How should I use JpaRepository.findOne() with SpringBoot?
findOne()
is defined as <S extends T> Optional<S> findOne(Example<S> example);
.
It means that in your case it accepts a Example<Reader>
and returns an Optional<Reader>
.
You passed to it a String
, which is wrong and you use it as lambda return in AuthenticationManagerBuilder.userDetailsService()
, which is also wrong
because UserDetailsService
is an interface functional defined as
UserDetails loadUserByUsername(String username) throws UsernameNotFoundException;
So you need to return an UserDetails
instance not an Optional
of it or to throw UsernameNotFoundException
if no matching with the username to be compliant with the javadoc :
Returns:
a fully populated user record (never null)
Throws:
UsernameNotFoundException - if the user could not be found or the user has no GrantedAuthority
Besides you don't need to use findOne()
that is a query by example. A query by ID is enough.
So you could write something like that :
@Override
protected void configure(AuthenticationManagerBuilder auth) throws Exception {
auth.userDetailsService(username -> readerRepository.findById(username)
.orElseThrow( () -> new UsernameNotFoundException("user with username " + username + " not found"));
}
As a side note, getOne()
is tricky enough as it relies on lazy loading that may give bad surprises in some cases.
The remark of JB Nizet was interesting.
So I tested right now. It happens that the JPA session is not still opened when the entity (namely isAccountNonLocked()
) is accessed by the Spring Security classes.

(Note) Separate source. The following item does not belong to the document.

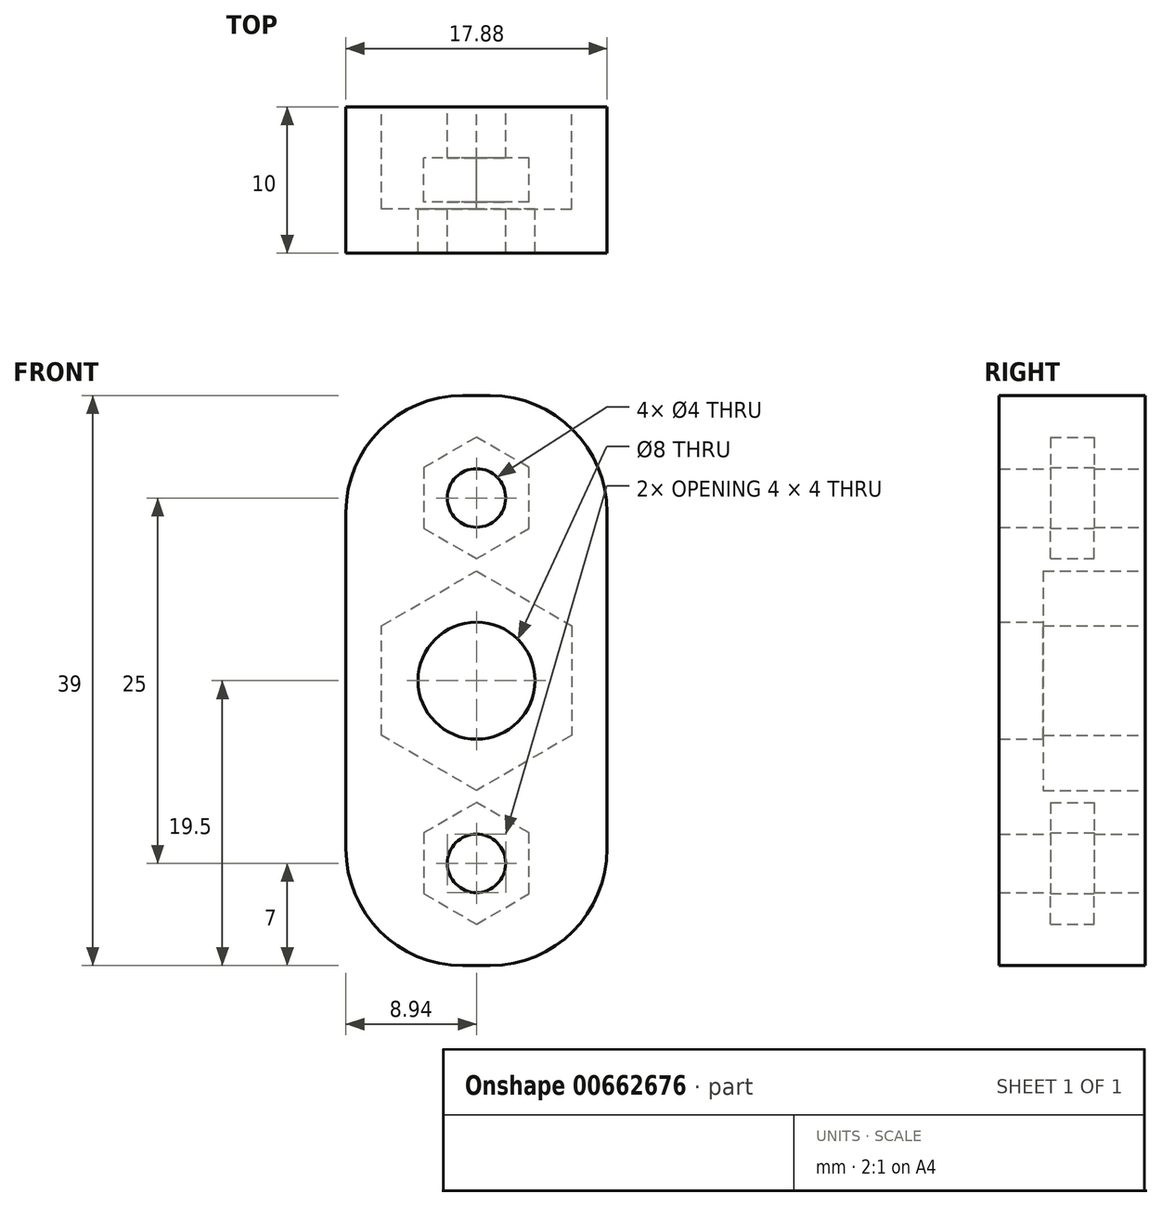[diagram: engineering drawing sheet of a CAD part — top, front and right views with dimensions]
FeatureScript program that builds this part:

So a LazyInitializationException
is thrown in any case (username correct or no) :
org.hibernate.LazyInitializationException: could not initialize proxy - no Session at org.hibernate.proxy.AbstractLazyInitializer.initialize(AbstractLazyInitializer.java:155) at org.hibernate.proxy.AbstractLazyInitializer.getImplementation(AbstractLazyInitializer.java:268) at org.hibernate.proxy.pojo.javassist.JavassistLazyInitializer.invoke(JavassistLazyInitializer.java:73) at davidhxxx.example.angularsboot.model.db.User_$$_jvstd90_5.isAccountNonLocked(User_$$_jvstd90_5.java) at org.springframework.security.authentication.dao.AbstractUserDetailsAuthenticationProvider$DefaultPreAuthenticationChecks.check(AbstractUserDetailsAuthenticationProvider.java:352) at org.springframework.security.authentication.dao.AbstractUserDetailsAuthenticationProvider.authenticate(AbstractUserDetailsAuthenticationProvider.java:165)
This question may interest you.
As others have said, in the latest versions of Spring Data 2.x, you should use findById, instead of findOne, findOne in the latest version of Spring Data (that is part of Spring-Boot 2.x if you are using that) wants an example object. My guess is that the book you were using was written before the recent release of Spring 5 / Spring Boot 2 / Spring Data 2.x.